[Records drawn from a dataset]
□ □ □ □ □ □ □

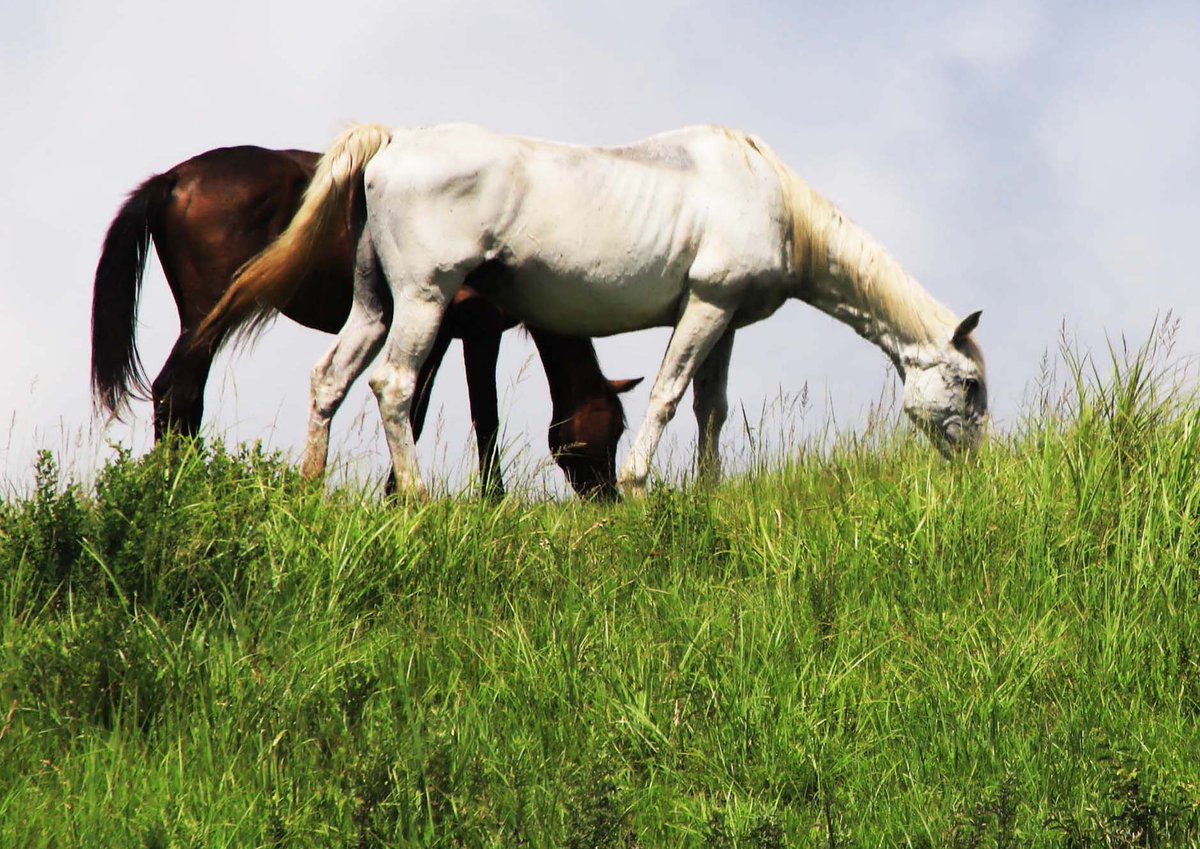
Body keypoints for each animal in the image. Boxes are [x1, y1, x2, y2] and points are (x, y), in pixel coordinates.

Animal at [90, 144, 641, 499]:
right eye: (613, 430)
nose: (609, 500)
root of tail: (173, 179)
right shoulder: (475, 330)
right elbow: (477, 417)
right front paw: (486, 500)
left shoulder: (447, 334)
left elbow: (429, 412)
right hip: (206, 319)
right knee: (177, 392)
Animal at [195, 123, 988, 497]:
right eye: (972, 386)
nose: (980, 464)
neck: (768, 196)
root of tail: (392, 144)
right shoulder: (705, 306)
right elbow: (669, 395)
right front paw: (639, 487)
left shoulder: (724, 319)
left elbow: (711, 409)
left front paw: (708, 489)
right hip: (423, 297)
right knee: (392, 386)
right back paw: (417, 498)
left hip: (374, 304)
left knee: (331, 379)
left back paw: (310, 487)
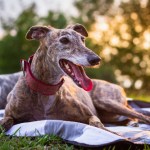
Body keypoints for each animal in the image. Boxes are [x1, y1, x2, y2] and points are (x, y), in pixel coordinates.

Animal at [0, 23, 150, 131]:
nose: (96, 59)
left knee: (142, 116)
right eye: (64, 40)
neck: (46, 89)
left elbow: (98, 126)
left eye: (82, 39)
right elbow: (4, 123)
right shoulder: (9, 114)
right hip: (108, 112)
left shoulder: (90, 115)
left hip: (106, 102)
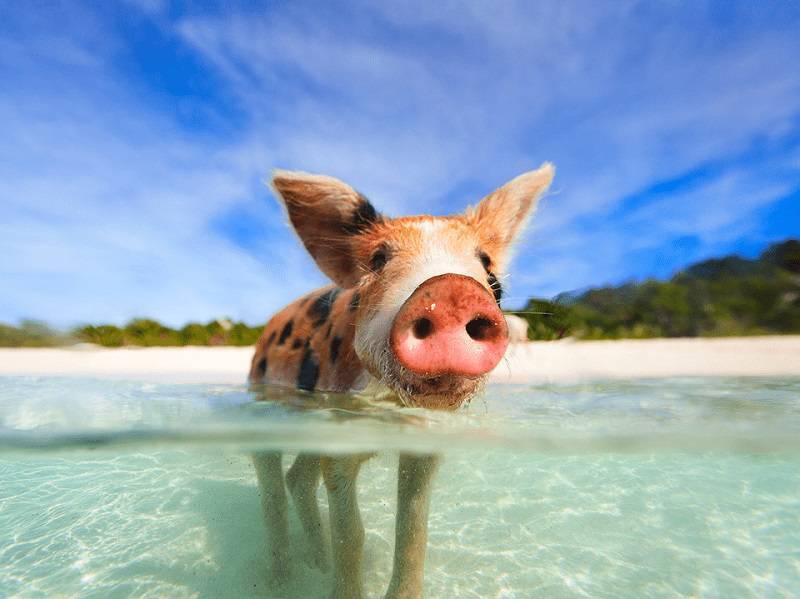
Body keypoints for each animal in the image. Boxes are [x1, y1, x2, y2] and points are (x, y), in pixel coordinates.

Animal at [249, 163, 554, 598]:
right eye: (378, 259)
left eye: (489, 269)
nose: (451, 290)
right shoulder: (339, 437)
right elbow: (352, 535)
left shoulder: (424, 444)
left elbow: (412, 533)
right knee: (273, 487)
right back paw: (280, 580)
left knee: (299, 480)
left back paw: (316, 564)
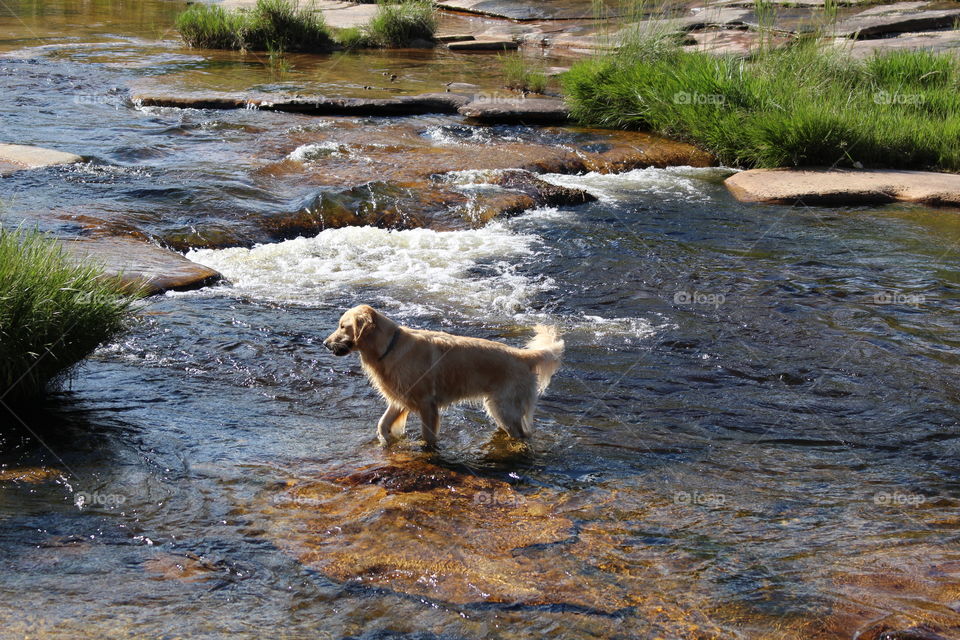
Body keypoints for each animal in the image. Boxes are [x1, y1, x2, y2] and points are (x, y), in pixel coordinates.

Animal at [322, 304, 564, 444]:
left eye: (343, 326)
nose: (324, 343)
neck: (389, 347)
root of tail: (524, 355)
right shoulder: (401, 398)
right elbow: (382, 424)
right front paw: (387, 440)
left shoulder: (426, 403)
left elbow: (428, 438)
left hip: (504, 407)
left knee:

□ □ □ □ □ □ □

Your instructions
Repeat the records word for word. Leave out whatever pictures they hold.

Written solution
Body keypoints for each animal in the image. Boxes are [x1, y1, x2, y2] and points are (x, y), in pixel coordinates.

Animal at [90, 144, 641, 499]:
right eye: (613, 430)
nose: (609, 500)
root of tail: (173, 179)
right shoulder: (475, 330)
right elbow: (477, 417)
right front paw: (486, 500)
left shoulder: (447, 334)
left elbow: (429, 412)
right hip: (206, 319)
right knee: (177, 392)
Animal at [195, 123, 988, 497]:
right eye: (972, 386)
nose: (980, 464)
neck: (768, 196)
root of tail: (392, 144)
right shoulder: (705, 306)
right elbow: (669, 395)
right front paw: (639, 487)
left shoulder: (724, 319)
left elbow: (711, 409)
left front paw: (708, 489)
right hip: (423, 297)
right knee: (392, 386)
right back paw: (417, 498)
left hip: (374, 304)
left knee: (331, 379)
left back paw: (310, 487)
Body keypoints for each animal in the image. Boxes are [x1, y1, x2, y2] and points are (x, y), in pixel coordinates.

Animal at [0, 23, 150, 131]:
nose: (96, 59)
left knee: (142, 116)
right eye: (64, 40)
neck: (46, 89)
left elbow: (98, 126)
left eye: (82, 39)
right elbow: (4, 123)
right shoulder: (9, 114)
right hip: (108, 112)
left shoulder: (90, 115)
left hip: (106, 102)
Body keypoints for each animal in the image. Boxes are [x1, y1, x2, y2] and points are (x, y), in pixel coordinates.

Animal at [249, 163, 554, 598]:
right eye: (378, 259)
left eye: (489, 269)
nose: (451, 290)
right shoulder: (339, 437)
right elbow: (352, 535)
left shoulder: (424, 444)
left elbow: (412, 533)
right knee: (273, 487)
right back paw: (280, 580)
left knee: (299, 480)
left back paw: (316, 564)
Body keypoints for each animal in the image. Boxes are [x1, y1, x2, y2] and points are (x, y), in pixel coordinates.

Animal at [322, 304, 564, 444]:
left eye: (343, 326)
nose: (324, 343)
neck: (389, 347)
root of tail: (524, 355)
right shoulder: (401, 398)
right elbow: (382, 424)
right front paw: (387, 440)
left shoulder: (426, 403)
left elbow: (428, 438)
left hip: (504, 407)
left knee:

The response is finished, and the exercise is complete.